Three questions, if I may. It sounds like your customers are reducing the number of licenses that they have in use. What is the reason for that? What do they tell you? Is it merely because of cost savings or is there anything to do with structural matters with developers becoming more efficient and companies getting a lower number of licenses and that sort of thing?

speaker
Juha Varelius
CEO

Well, they have less developers. They're downsizing, right? So if we look on the IT market, I think, you know, it's two years back. There was a shortage of developers. I mean, everybody were anxious to get developers. It was very hard to find them. And that was kind of a bottleneck for IT company growth. If you look now at the job market, I mean, there are developers unemployed basically at this point of time. So now it's kind of the opposite. If you look at the big companies in the U.S., for example, how big layoffs there's been during the course of the, let's say, year and a half now. So that's one of the reasons. Then the other – is the overall cost awareness let me put it this way so it was very typical for our customers that whatever they had when they renewed they renewed the same amount with the same deal like a three-year deal and so on so many developers now they are calculating exactly that how many do we need and they try to survive with the least amount of licenses. And then when they start new projects, when they are starting a project, they start it with as small amount of developers as possible and try to go forward like that. Whereas before they started in a bigger scale. So that's where it comes from. But like I said, the churn has not increased. So we still have the same customers. They continue their development. They're just more cautious on the spending. and also the number of the deals we do, so the number of new customers, that is actually even increasing than what we've been doing before.

speaker
Analyst

And secondly, what about quality assurance? Did that grow in Q3? Because it sounds like you seem to think that there's a bit of structural failing from AI in that area. Is the demand on that front any better than for traditional Q2?

speaker
Juha Varelius
CEO

I would say that our QA business, the license sales is suffering a bit same things than on Q2. So the growth on QA has been slow as well. We've also, well, testing is kind of a, development is something that you either do development or you don't. Testing, you can always not to test and hope for the best. So you don't have to test everything and completely and so on and so forth. So that is, for customers, it's easier to adjust on a testing bit. than on development bit. But I would say that our license sales been sluggish both on QA and Qt. But were quality assurance sales down year on year? No, it's not down, but it's, yeah, you know, same roughly, you know, follows pretty much closely to what Qt is doing.

speaker
Analyst

And then regarding the one-off costs relating to the IAR acquisition, they were for the full year at least a bit higher than what I had anticipated. Will there be any one-off costs in 2026 from that?

speaker
Juha Varelius
CEO

2026 on IAR?

speaker
Analyst

Yeah, these one-time costs.

speaker
Juha Varelius
CEO

I don't think so, but you never know if there are surprises that we need to close down something or... or, you know, do something extraordinary that we're not anticipating. But, I mean, this one, of course, are – well, this money so far has been flowing mainly to bankers. So what can I say? It's a big amount. But the – so – Do I anticipate any one-off costs on 2026? Well, at this point, I'm not aware of. But, of course, if there would be something that we would totally write off, then there would be. But we don't see that as of now, no.

■ WHAT YOU HAVE TO DO
Quote the call transcript word for word from "And secondly, what" to "for traditional Q2?". The lines that come next are separate material, unrelated to the call transcript.

■ RECORD EXTRACTS
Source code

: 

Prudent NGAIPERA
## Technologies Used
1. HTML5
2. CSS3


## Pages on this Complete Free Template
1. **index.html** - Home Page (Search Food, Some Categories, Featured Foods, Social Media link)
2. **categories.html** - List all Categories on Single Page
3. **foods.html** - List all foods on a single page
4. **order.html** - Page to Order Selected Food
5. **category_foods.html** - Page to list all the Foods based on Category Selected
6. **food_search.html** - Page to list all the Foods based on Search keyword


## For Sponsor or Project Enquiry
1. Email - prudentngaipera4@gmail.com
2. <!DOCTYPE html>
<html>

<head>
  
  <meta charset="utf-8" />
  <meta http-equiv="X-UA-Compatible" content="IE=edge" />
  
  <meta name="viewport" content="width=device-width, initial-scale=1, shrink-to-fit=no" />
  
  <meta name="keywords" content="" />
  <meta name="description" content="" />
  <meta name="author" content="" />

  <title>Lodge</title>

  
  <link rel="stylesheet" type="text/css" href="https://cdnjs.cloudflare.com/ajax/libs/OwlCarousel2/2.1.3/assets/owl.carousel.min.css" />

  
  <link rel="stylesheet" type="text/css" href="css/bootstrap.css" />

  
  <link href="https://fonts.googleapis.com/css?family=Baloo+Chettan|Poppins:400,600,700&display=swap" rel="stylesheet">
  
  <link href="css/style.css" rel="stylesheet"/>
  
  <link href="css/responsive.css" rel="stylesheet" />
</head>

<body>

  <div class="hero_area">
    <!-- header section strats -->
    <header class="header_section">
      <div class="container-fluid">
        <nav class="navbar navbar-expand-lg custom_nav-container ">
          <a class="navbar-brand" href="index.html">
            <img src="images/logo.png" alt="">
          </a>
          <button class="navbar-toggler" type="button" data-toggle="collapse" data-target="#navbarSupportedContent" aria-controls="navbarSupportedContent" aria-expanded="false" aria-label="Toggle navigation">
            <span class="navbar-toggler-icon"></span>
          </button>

■ RESPONSE BOX
And secondly, what about quality assurance? Did that grow in Q3? Because it sounds like you seem to think that there's a bit of structural failing from AI in that area. Is the demand on that front any better than for traditional Q2?